Only the web browser and its own mobile apps support Dropbox Paper. Your Paper documents won’t even be visible in your computer’s Dropbox folder, but a link from the system icon opens Paper in your browser. Nearly all of its features may be utilized collaboratively by simply adding the @ symbol and the name of the relevant collaborator. It has commenting tools almost everywhere. There is a to-do list option, for instance, where you may add things you have to finish or tasks for a team, with @names to indicate who is responsible for what.
There are no typing-flags visible when working together on a Dropbox Paper document, but you can see the initials of each collaborator and an insertion point of a different color, just like in Office Online. A Paper document can be exported as the markdown (.md) file format, Word, or PDF. Although Paper is a contemporary approach to office collaboration, it should not be confused with a comprehensive project management tool like Asana.
Features and Integrations Not Listed
The digital signature service HelloSign was purchased by Dropbox a few years ago, and its technologies are now part of Dropbox. This entails that you can submit files with a signature request and safely and legally sign documents using an electronic signature. You can ask for and get up to three signatures each month with any paid Dropbox subscription. You can upgrade to the Professional + e-Sign plan for a total of $24.99 per month to get rid of that restriction.

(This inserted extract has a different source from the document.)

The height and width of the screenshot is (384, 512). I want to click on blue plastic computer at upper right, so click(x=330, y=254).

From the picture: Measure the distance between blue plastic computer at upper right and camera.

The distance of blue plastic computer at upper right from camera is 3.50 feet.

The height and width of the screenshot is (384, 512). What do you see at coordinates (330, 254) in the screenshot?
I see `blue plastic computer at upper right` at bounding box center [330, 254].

three screenshots of the Dropbox mobile application
The Dropbox mobile apps have extra convenience features and function just as well and as smoothly as the other apps. For instance, you may configure Dropbox to automatically upload any pictures, videos, and screenshots you take with your phone to your account. You may scan documents and save them to a folder of your choice all at once using the built-in scanner in the Dropbox mobile app. For example, if you want to show someone a snapshot you took and uploaded to Dropbox, you can label files to save offline and view only photographs.
The extent to which Dropbox supports other applications is another asset. It entered the integration market fairly early on and has a solid track record of ensuring that other well-known tools and apps, particularly productivity apps, integrate with Dropbox as seamlessly as possible.
With Extras, Simple and Reliable Syncing
The service Dropbox isn’t especially eye-catching. But what makes it appealing is the way it operates quietly, consistently, and easily in the background. Paid Dropbox accounts come with a ton of useful tools that make it simple to collaborate, share, and get signatures on documents. Are the prices higher than those of competitors, terabyte per terabyte? Yes. Making a compelling argument for Dropbox is especially challenging if you already pay for another storage service, like Google Drive or OneDrive, as part of your office suite subscription. Our Editors’ Choice winners, Microsoft OneDrive and Google Drive, continue to be those because of their excellent value and feature sets. But Dropbox is a great substitute that we wholeheartedly endorse if you don’t want to save your data with such companies and don’t mind spending a little bit more.